◆ **Excerto selecionado**
<<<<

17.4.09

"Maior e mais abrutada talvez seja"

Não sei o que disse Eça aos turcos: este não é o Rossio do verão. É o Rossio de sempre.

Que verão as pessoas que habitam aquelas janelas? Que reflectirão para elas as poças de água? Verão as mesmas curvas que nós? As mesmas cores, no negro do basalto transparente da água?

É nas zonas escuras que se vêem melhor as cores, os pormenores, os reflexos - será uma metáfora?

Nas curvas da calçada vejo os gestos amplos de um maestro, ou de um hipnotizador; e imagino os olhos por trás das janelas a segui-los - para onde os levam, os gestos os olhos? Para onde nos levam a nós, que nas pedras vemos janelas e nas janelas pedras? E quem é, esse maestro? Quem se deu ao trabalho de inventar o reflexo para que um dia uma cidade se possa ver ao espelho e perguntar (quem sabe?) "espelho meu, espelho meu...?"

>>>>

◆ **Material recolhido**

<<<<

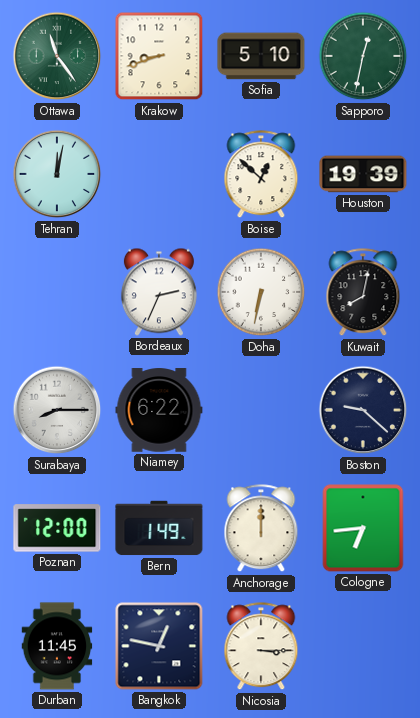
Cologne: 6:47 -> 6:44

>>>>

◆ **Objetivo do exercício**
Volte a escrever a parte do excerto sobre o Rossio que começa com as palavras "Que verão as" e termina em "será uma metáfora?", trocando "poças" por "gotas". O material recolhido não tem ligação com o excerto.

◆ **Resposta à tarefa**
Que verão as pessoas que habitam aquelas janelas? Que reflectirão para elas as gotas de água? Verão as mesmas curvas que nós? As mesmas cores, no negro do basalto transparente da água?

É nas zonas escuras que se vêem melhor as cores, os pormenores, os reflexos - será uma metáfora?